Kylie M Interiors, decorating blog, e-design, online colour consulting expert. signature




  1. As a previous Sherwin employee and color consultant- High Reflective and Extra White are both “bases” used on their own or to create other hues as you so well described:) High Reflective is the only one that needs some bolstering to get coverage. Most stores should be very used to adding white tint to it as many contractors request this. The other option is to move to a better product like Duration or Emerald which have better coverage by design. I used Duration White Heron (high reflect base, VERY little tint) in my kitchen and got perfect coverage in one coat although two is always prescribed for best longevity, cleanability etc.
    P.S. The company has been plagued by shortages of bases this last year, my understanding is the freeze in Texas and trucking issues have been largely the cause. Staff is stressed and doing their best!
    You know your s**t girl, enjoy every post and learn some stuff too!

    1. Post

      Lori, I LOVE LOVE LOVE you for this comment, thank you! I’ve only heard from a few SW employees about this ‘being the way to do it’ and you confirming this makes me feel SO great. Good to know about Extra White too! Do you usually add a few jolts of white to its gallon as well to improve the coverage?

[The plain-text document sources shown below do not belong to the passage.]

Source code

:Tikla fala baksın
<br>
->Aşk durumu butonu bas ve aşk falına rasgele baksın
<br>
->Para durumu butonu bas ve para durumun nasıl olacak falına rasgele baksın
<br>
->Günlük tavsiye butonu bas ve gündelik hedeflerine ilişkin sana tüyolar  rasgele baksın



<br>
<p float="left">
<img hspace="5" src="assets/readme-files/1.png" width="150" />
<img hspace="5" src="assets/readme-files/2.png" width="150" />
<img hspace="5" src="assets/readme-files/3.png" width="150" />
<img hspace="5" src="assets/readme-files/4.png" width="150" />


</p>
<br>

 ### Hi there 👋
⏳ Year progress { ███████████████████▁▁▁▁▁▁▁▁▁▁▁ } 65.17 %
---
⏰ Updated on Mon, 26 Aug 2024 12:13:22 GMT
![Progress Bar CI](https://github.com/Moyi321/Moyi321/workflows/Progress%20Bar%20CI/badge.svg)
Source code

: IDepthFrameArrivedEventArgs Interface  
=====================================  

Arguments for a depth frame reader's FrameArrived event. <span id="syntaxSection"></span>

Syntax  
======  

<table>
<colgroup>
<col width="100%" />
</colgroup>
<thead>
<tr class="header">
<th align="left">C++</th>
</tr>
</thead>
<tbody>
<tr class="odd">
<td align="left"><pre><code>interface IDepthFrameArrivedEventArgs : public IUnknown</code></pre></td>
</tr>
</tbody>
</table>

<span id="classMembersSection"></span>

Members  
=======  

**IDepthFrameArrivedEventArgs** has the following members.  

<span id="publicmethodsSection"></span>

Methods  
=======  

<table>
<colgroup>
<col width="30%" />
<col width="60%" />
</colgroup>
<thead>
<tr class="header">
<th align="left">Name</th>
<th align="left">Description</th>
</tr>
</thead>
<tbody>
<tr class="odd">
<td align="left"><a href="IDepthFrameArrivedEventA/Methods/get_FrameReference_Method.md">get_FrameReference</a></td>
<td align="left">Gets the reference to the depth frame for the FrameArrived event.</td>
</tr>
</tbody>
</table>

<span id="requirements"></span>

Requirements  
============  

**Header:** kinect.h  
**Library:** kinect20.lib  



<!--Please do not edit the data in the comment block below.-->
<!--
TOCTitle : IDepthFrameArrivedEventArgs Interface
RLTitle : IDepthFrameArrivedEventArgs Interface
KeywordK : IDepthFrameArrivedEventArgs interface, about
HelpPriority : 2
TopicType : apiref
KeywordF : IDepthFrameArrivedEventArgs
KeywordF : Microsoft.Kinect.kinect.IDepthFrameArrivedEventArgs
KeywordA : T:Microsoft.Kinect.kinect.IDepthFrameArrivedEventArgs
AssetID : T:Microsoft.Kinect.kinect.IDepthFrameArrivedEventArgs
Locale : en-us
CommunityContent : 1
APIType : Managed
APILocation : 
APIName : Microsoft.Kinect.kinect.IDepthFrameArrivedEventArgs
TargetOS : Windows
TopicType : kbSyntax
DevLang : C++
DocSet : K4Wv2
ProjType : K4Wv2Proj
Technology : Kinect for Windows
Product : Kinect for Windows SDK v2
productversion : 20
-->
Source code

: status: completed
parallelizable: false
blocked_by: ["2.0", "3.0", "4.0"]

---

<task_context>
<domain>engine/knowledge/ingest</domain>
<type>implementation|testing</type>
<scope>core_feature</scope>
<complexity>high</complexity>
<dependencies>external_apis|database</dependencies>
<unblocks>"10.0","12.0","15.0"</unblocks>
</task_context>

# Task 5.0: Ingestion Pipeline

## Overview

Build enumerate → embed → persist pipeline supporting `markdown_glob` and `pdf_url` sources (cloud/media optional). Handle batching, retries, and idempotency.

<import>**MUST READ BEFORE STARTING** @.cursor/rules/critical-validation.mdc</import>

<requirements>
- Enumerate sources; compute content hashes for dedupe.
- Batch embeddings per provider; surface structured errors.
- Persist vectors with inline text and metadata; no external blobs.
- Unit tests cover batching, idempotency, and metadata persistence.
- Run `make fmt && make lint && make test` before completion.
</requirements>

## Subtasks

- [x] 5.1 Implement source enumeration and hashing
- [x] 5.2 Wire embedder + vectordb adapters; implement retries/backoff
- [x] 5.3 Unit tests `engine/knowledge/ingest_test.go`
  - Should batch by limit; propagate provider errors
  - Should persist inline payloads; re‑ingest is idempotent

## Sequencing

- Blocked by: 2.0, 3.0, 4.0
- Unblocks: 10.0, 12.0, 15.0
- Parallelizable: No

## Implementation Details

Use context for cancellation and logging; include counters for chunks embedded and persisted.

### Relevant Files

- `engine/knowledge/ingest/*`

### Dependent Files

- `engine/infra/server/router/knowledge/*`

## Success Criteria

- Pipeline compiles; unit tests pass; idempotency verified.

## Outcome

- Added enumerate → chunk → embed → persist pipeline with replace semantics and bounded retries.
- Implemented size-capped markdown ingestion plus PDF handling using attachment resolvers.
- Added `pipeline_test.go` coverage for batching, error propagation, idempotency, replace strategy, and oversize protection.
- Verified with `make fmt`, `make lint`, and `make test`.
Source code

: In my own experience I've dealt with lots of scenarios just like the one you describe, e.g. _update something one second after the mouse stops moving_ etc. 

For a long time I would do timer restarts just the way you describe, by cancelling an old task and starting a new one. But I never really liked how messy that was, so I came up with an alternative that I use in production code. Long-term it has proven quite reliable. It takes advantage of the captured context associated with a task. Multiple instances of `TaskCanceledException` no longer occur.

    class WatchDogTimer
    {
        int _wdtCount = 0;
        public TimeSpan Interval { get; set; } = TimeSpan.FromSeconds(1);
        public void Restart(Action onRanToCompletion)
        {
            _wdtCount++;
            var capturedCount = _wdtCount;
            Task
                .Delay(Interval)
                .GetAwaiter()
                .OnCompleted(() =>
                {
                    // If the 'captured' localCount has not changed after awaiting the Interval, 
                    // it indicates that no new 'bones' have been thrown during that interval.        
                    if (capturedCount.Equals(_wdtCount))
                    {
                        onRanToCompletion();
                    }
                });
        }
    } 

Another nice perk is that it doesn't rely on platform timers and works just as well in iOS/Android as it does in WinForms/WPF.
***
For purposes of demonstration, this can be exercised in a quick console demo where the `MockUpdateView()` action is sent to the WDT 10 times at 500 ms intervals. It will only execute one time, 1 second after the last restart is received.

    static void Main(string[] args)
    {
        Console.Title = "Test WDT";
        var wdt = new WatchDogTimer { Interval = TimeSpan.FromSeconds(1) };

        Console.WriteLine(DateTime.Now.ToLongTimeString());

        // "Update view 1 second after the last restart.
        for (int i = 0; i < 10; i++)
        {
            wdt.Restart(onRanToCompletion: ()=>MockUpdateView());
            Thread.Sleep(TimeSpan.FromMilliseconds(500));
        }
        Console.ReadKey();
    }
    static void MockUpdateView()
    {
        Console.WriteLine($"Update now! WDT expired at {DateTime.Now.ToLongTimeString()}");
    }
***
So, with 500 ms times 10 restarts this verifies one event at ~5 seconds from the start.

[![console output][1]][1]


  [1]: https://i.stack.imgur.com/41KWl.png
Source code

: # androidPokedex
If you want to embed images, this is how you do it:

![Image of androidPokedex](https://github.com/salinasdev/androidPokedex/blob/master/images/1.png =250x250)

      I also love the advice to up the QUALITY of the paint, I’m going to update the post to reflect this – THANK YOU THANK YOU!

  2. Hi, I want to use BM Advance paint in Satin on my interior doors and trim. So my question is how to I ask BM to make High Reflective White?
    Thanks so much

    1. Post

      Ahhhhh, WELLL, you can’t. To get HRW, you have to go to SW. There are some colours that can be colour matched ‘reasonably’ well, but not HRW as it’s SO white.

      1. Ok thank you so much for letting me know. That’s such a bummer because of all the whites I have tested Chantilly, Simply White, Pure White, White Dove, Super White, Extra White, HRW looks the best (truest, without any grayness) best in my NE facing, low light house. I painted/sprayed my kitchen cabinets about 5 years ago with BM Advance in White Dove and really like how that paint worked and has held up. I know I know I should paint everything else in White Dove but it doesn’t look as good as the kitchen cabinets do, m which just happens to be the brightest room in the house. What to do now…lol?

  3. How much exactly white do you add to the HRW? They are saying they go as low as 1/28th of an ounce… they want an amount? Please help! Thank you!

    1. Post

      Hi Jennifer, I double-checked with my local store and while it can vary a bit depending on the type of paint you use, ‘generally speaking’ – 4 ounces, as long as it doesn’t overfill the gallon!

  4. Ah yes, high reflective white. The most useless base in the painting world. It never covers and the expectations never meet up with reality. I for one cannot wait until its dropped from the shelf. Most of the time this garbage pops up its because the customer is trying to be a pain in the rear.